TO DO
Restate the listing below word for word. No picture belongs in the result.

INFORMATION SUPPLIED
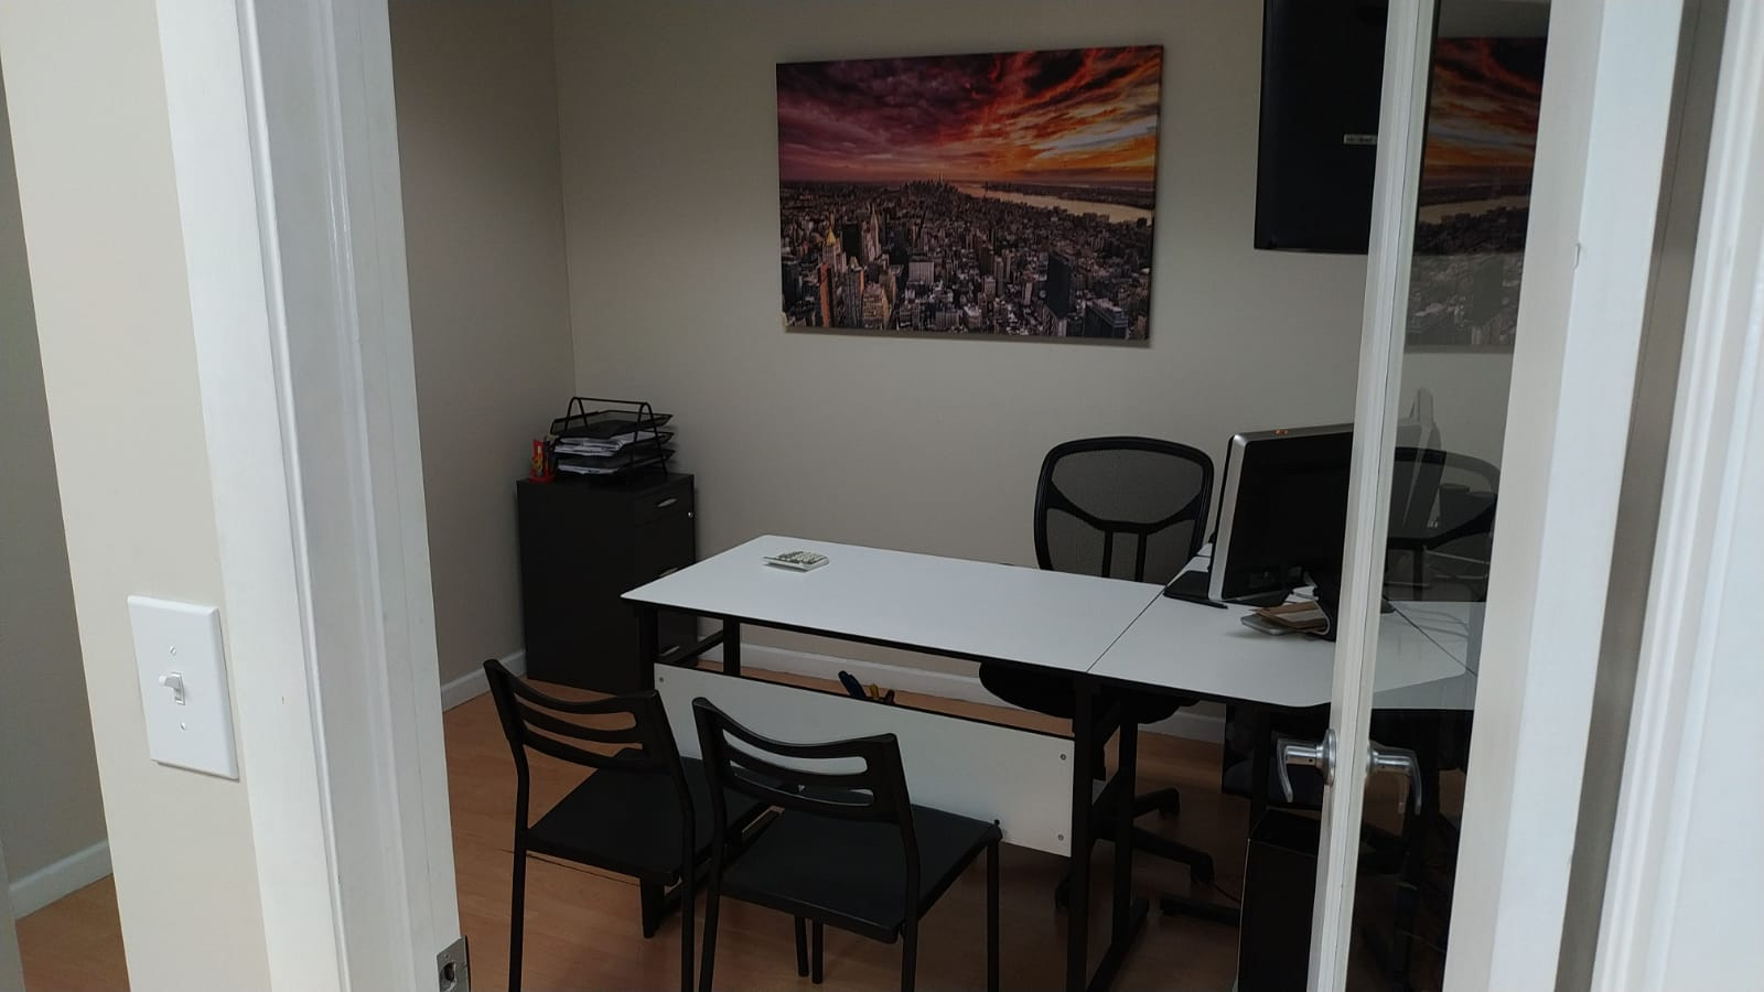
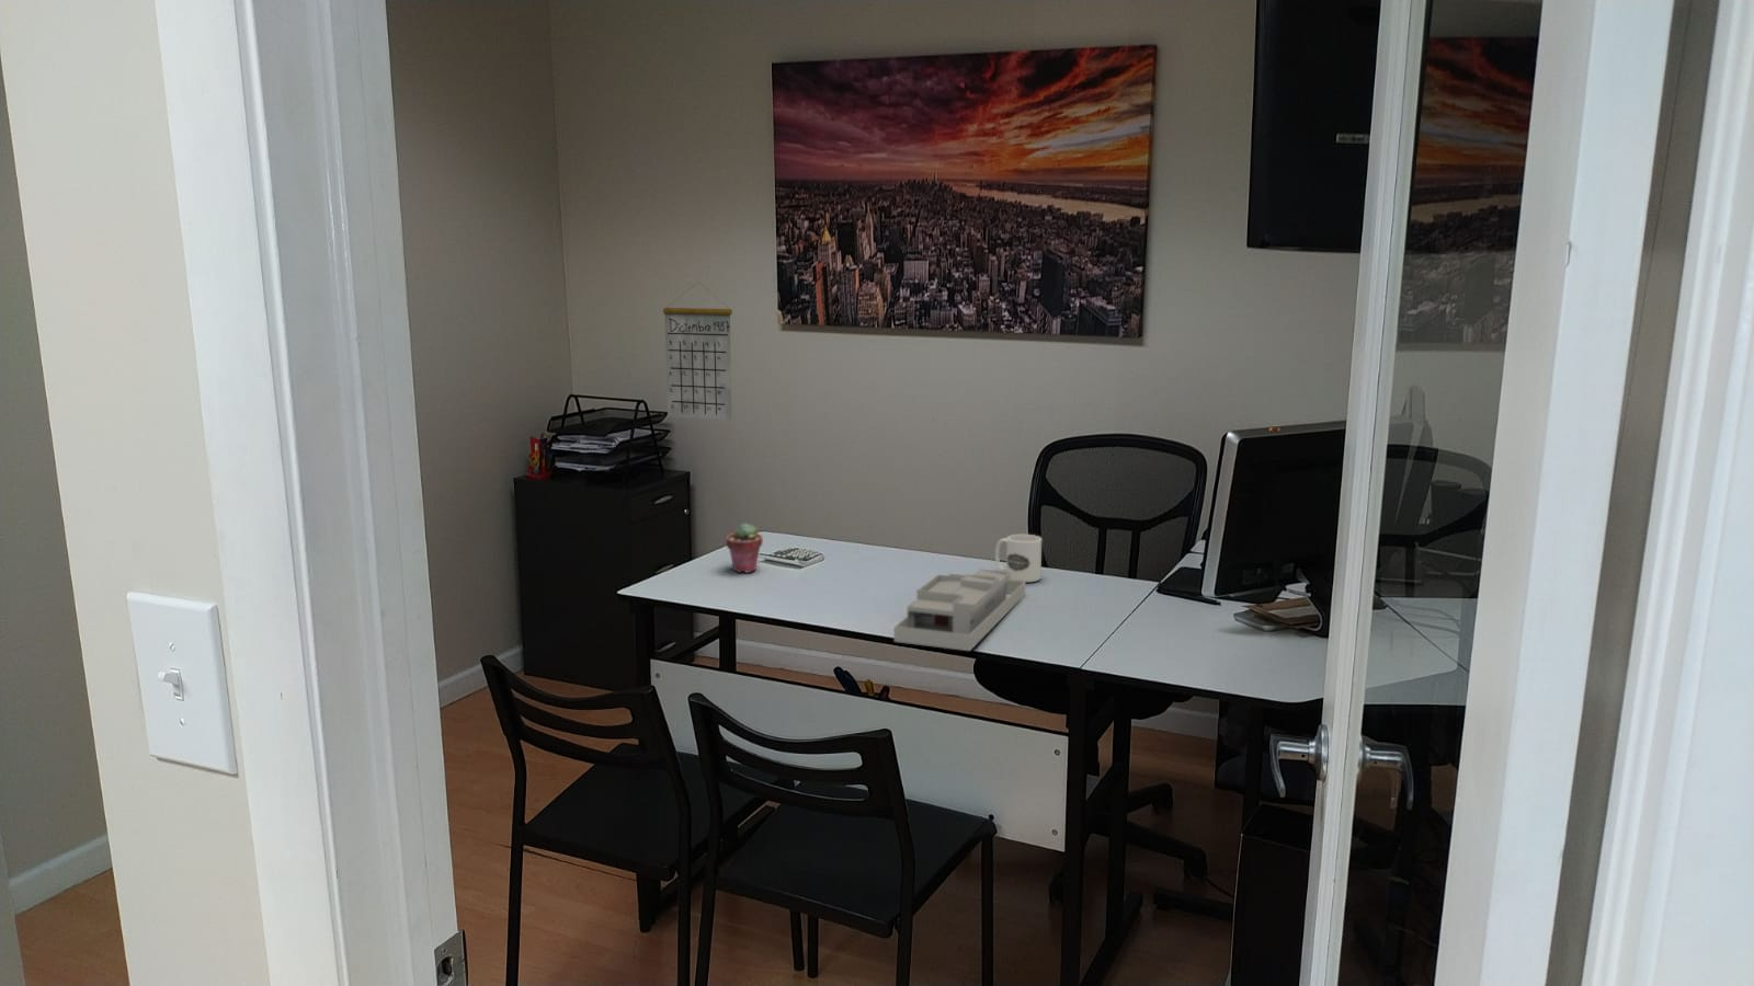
+ mug [994,533,1042,583]
+ potted succulent [725,521,764,574]
+ calendar [663,281,734,421]
+ desk organizer [894,567,1026,651]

SOLUTION
+ mug [994,533,1042,583]
+ potted succulent [725,521,764,574]
+ calendar [663,281,734,421]
+ desk organizer [894,567,1026,651]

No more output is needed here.